L’immagine l’ho vista come foto profilo di Lauretta; il che nel vedere tutta quell’angoscia mi sono detta: “ci vuole un po’ di tenerezza”, e la storiella è nata così.
Tuttavia nella seconda parte ci si è iniziati a interrogare su chi potessero essere questi due bizzarri personaggi, quali potessero essere le loro vite, ed il risultato è questo. 

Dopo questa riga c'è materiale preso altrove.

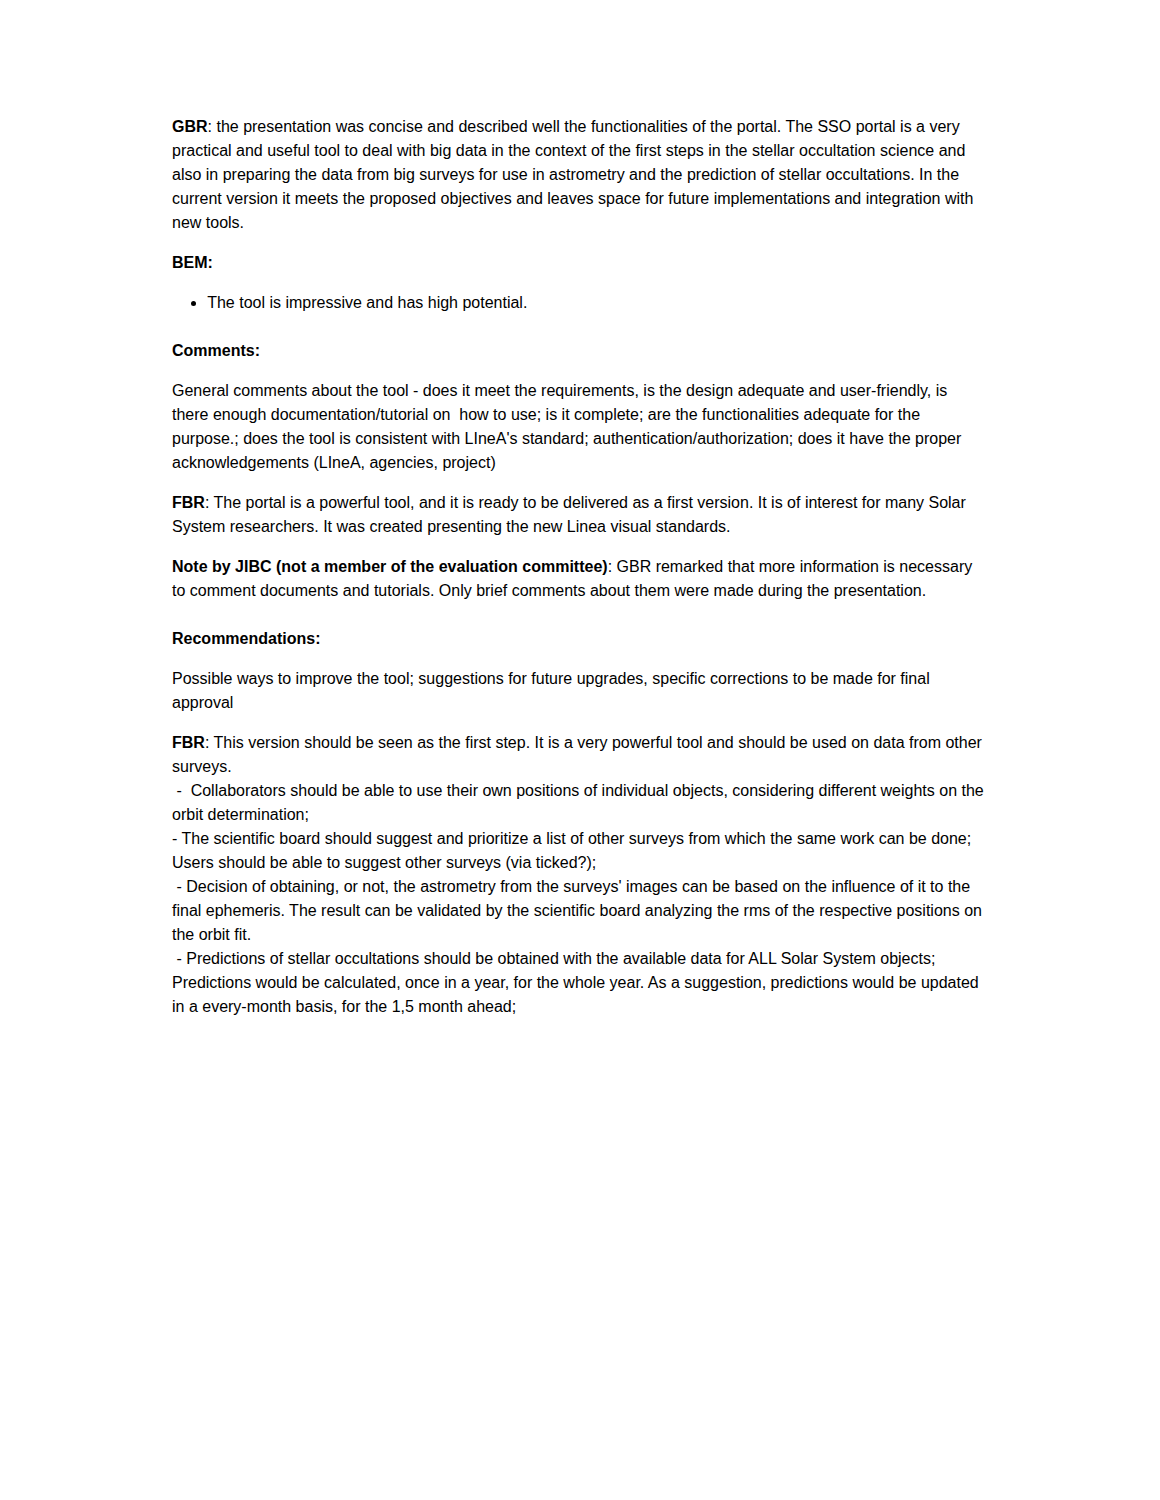GBR: the presentation was concise and described well the functionalities of the portal. The SSO portal is a very practical and useful tool to deal with big data in the context of the first steps in the stellar occultation science and also in preparing the data from big surveys for use in astrometry and the prediction of stellar occultations. In the current version it meets the proposed objectives and leaves space for future implementations and integration with new tools.
BEM:
The tool is impressive and has high potential.
Comments:
General comments about the tool - does it meet the requirements, is the design adequate and user-friendly, is there enough documentation/tutorial on how to use; is it complete; are the functionalities adequate for the purpose.; does the tool is consistent with LIneA's standard; authentication/authorization; does it have the proper acknowledgements (LIneA, agencies, project)
FBR: The portal is a powerful tool, and it is ready to be delivered as a first version. It is of interest for many Solar System researchers. It was created presenting the new Linea visual standards.
Note by JIBC (not a member of the evaluation committee): GBR remarked that more information is necessary to comment documents and tutorials. Only brief comments about them were made during the presentation.
Recommendations:
Possible ways to improve the tool; suggestions for future upgrades, specific corrections to be made for final approval
FBR: This version should be seen as the first step. It is a very powerful tool and should be used on data from other surveys.
- Collaborators should be able to use their own positions of individual objects, considering different weights on the orbit determination;
- The scientific board should suggest and prioritize a list of other surveys from which the same work can be done; Users should be able to suggest other surveys (via ticked?);
- Decision of obtaining, or not, the astrometry from the surveys' images can be based on the influence of it to the final ephemeris. The result can be validated by the scientific board analyzing the rms of the respective positions on the orbit fit.
- Predictions of stellar occultations should be obtained with the available data for ALL Solar System objects; Predictions would be calculated, once in a year, for the whole year. As a suggestion, predictions would be updated in a every-month basis, for the 1,5 month ahead;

Un elemento in particolare che potreste notare è che si parla completamente tramite metafore e giochi con l'immagine principale: anche il momento della cura delle ferite è un riferimento simbolico a quando si passa del tempo con una persona capace di cucire le cicatrici del passato, così come lo stesso gesto di sfilare i due coltelli per conficcarseli a propria volta, inteso come decisione di condividere anche le esperienze dolorose della persona a cui si vuole stare accanto. 

La canzone, Somebody To Love degli inimitabili Queen è una delle più conosciute; per le voci femminili è consigliato l’ascolto dell’interpretazione di Brittany Murphy (dal film d’animazione "Happy Feet") e in particolar modo di Kol HaMishpaha, con la trasmissione di tutta la disperazione che contorna il lyrics del brano.